» Excerpted text:
_ _ _ _ _ _ _

Punzalan's academic work has also contributed to cultural heritage policy and digital studies. From 2013 to 2019, he was an assistant professor at the University of Maryland College of Information Studies. Since 2020, he has served as an associate professor at the University of Michigan, where he teaches courses in archives, archival appraisal, scholarly communications, and museum studies. At Michigan, he also founded a project to research and repair the university's colonial legacies, including the collection and disposession of information, ethnographic materials, natural history specimens, and photographs from the Philippines during the U.S. colonial period. Punzalan was recognized in 2021 by Positively Filipino in their list of "Remarkable and Famous" Filipino-Americans.

In 2021, Dr. Punzalan was contracted as an expert evaluator for the Council on Library and Information Resources Digitizing Hidden Collections grant program.

Punzalan has been a leader in the archival field in the United States as well as internationally. Internationally, he has held a longtime position in the International Council on Archives. In the United States, he has served in Society of American Archivists (SAA). He served as an elected member of the SAA Council, the society's highest elected body, from 2018 to 2021. He has also served as the Education Committee Chair of the SAA Visual Materials Section from 2013 to 2016, on the steering committee and later as chair of the Native American Archives Section (2015-2017), and in 2022, he was nominated to run for President of the SAA. In 2022, Punzalan was appointed by the Librarian of Congress as a trustee of the American Folklife Center in recognition of his leadership in the field of community archives and international work to "create dialogues between communities and cultural institutions." In 2023, the Society of American Archivists (SAA) named Punzalan as a distinguished Fellow of the society, the "highest honor bestowed on individuals by SAA," in recognition of his "diverse experience and his work as both a professional archivist and an educator enables him to look at archival issues in new ways, question theories, posit ideas on how to move forward, and lead collaborators, colleagues, and students to new insights."

_ _ _ _ _ _ _

» Materials provided:
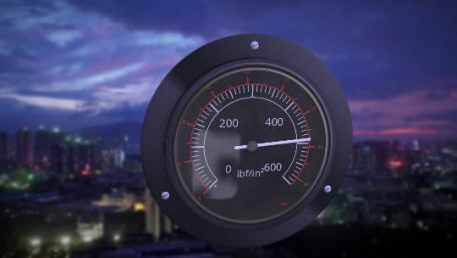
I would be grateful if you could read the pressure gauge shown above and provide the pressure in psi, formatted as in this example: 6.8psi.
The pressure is 490psi
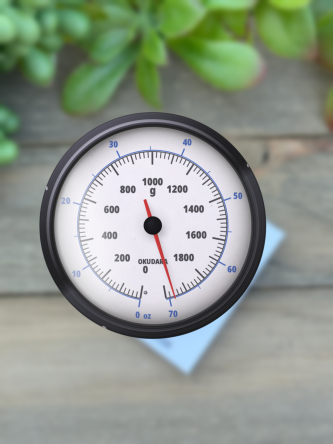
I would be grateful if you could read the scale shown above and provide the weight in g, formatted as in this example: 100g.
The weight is 1960g
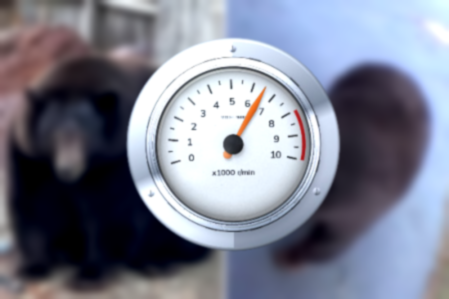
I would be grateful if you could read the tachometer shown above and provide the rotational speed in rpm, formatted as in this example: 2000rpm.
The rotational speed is 6500rpm
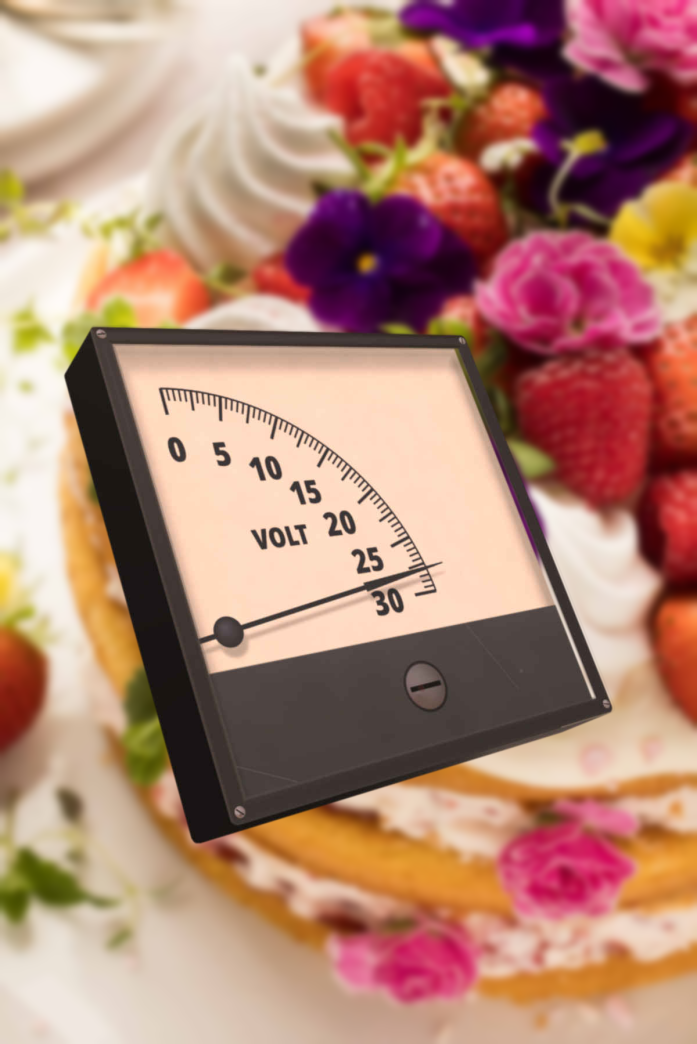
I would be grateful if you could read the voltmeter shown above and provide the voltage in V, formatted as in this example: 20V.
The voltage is 28V
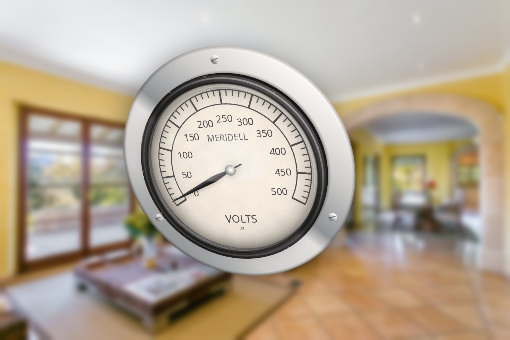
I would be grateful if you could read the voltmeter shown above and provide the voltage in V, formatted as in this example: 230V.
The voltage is 10V
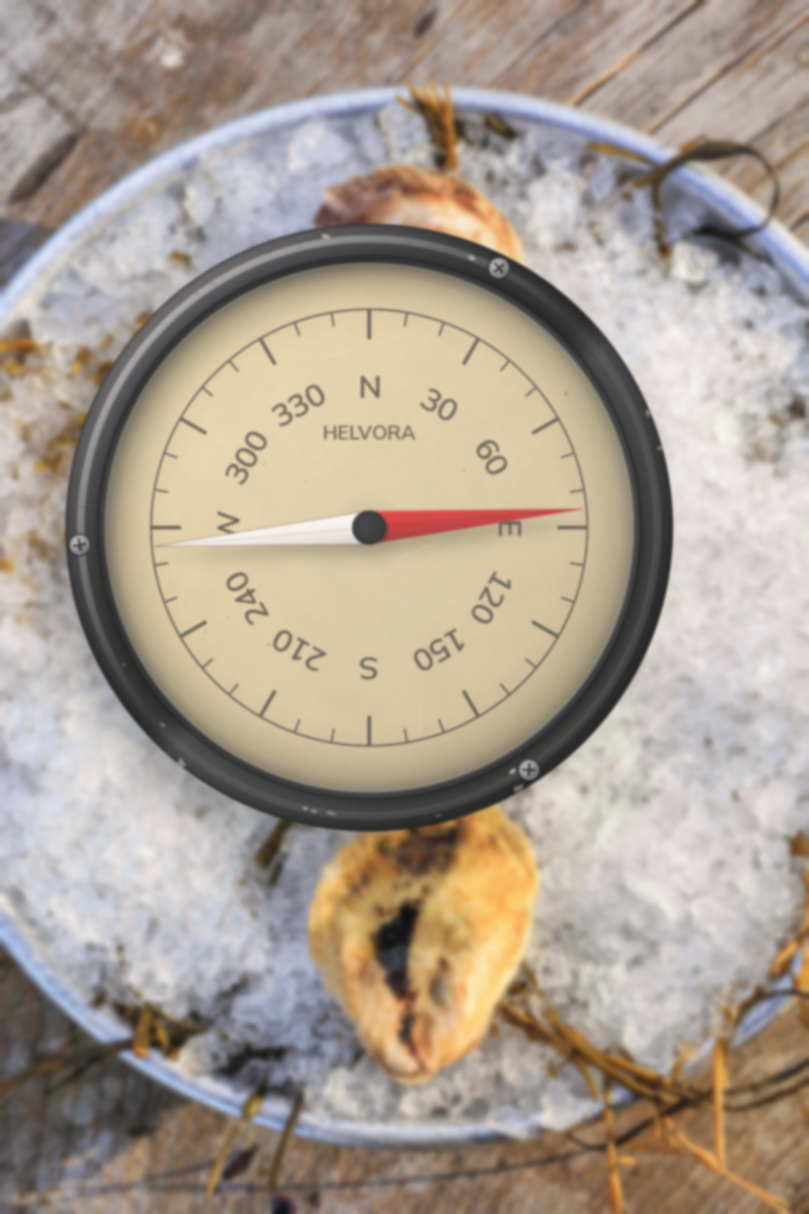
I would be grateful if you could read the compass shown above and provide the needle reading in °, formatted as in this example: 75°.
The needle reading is 85°
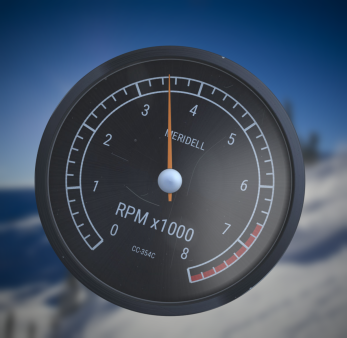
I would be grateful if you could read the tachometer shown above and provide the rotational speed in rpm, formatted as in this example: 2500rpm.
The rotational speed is 3500rpm
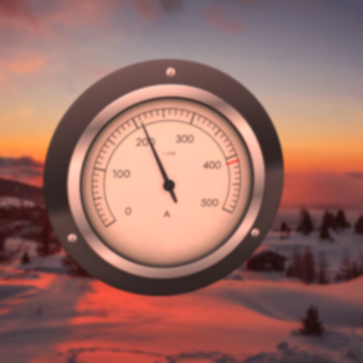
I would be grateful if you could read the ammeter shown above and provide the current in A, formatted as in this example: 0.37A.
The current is 210A
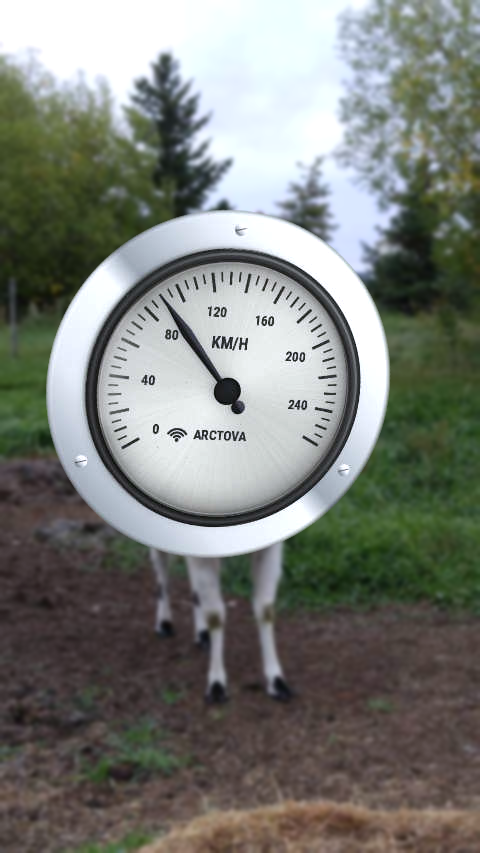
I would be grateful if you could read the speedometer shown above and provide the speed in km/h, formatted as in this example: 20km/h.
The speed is 90km/h
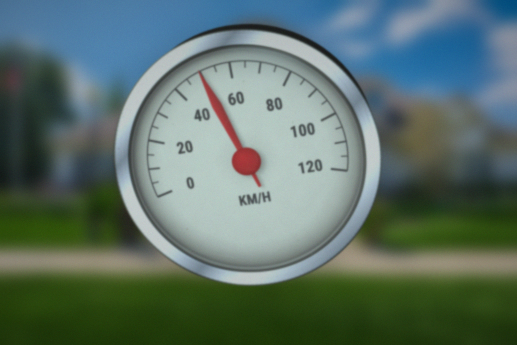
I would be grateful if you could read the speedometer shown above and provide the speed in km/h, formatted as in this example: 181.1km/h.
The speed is 50km/h
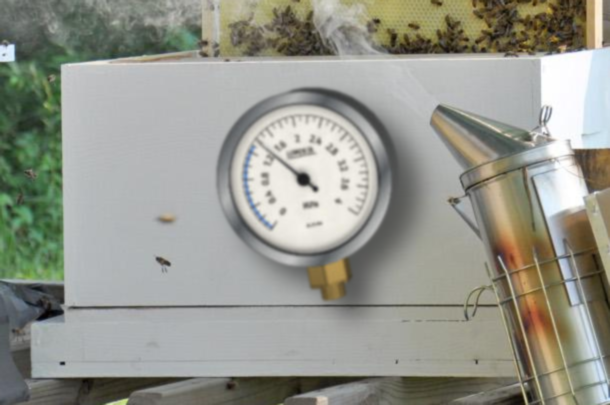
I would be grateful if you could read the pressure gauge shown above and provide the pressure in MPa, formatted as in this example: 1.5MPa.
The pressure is 1.4MPa
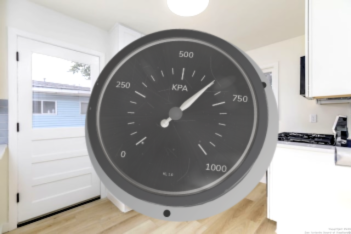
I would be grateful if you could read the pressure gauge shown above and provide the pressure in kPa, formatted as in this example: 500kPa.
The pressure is 650kPa
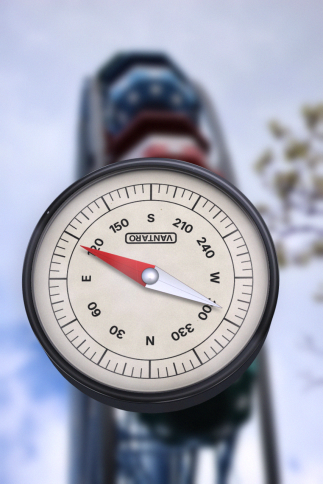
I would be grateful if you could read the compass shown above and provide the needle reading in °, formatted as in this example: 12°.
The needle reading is 115°
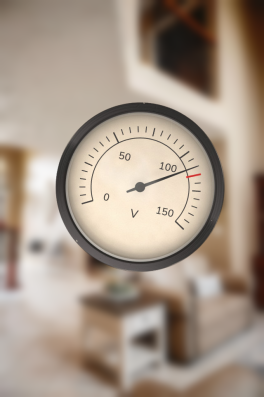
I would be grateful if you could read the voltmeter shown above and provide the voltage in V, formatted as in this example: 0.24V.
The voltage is 110V
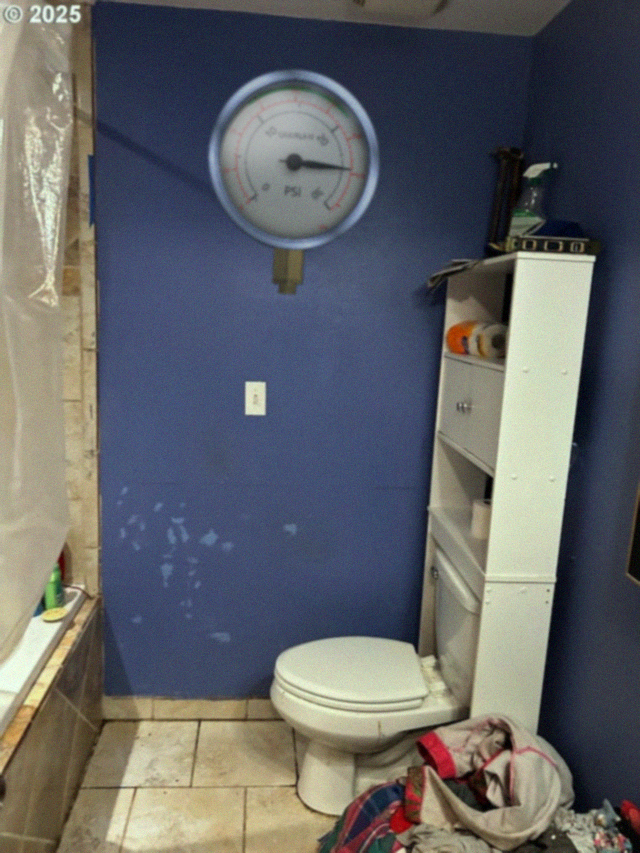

_ _ _ _ _ _ _

» Requirement 1:
Rewrite the rows above as a Markdown table with the columns No. and Line, starting at the first row and ending at the line that contains "The pressure is 490psi". Leave out the pictures and any blank lines.
» Requirement 2:
Extend the passage on Punzalan's career past its last sentence.

» Exercise response 1:
| No. | Line |
|---|---|
| 1 | I would be grateful if you could read the pressure gauge shown above and provide the pressure in psi, formatted as in this example: 6.8psi. |
| 2 | The pressure is 490psi |

» Exercise response 2:
==Awards and recognitions==
- Oliver Wendell Holmes Travel Award (2009)
- Hugh A. Taylor Prize (2012)
- Best Paper Presentation, Archival Education and Research Institute (2016)
- Research Associate of the National Anthropological Archives, Smithsonian Institution (2014-)
- Member of the Great Lakes Research Alliance (GRASAC), since 2020
- Editor-in-Chief, Proceedings of the International Council on Archives Section for Archival Education and Training (ICA-SAE) (since 2014).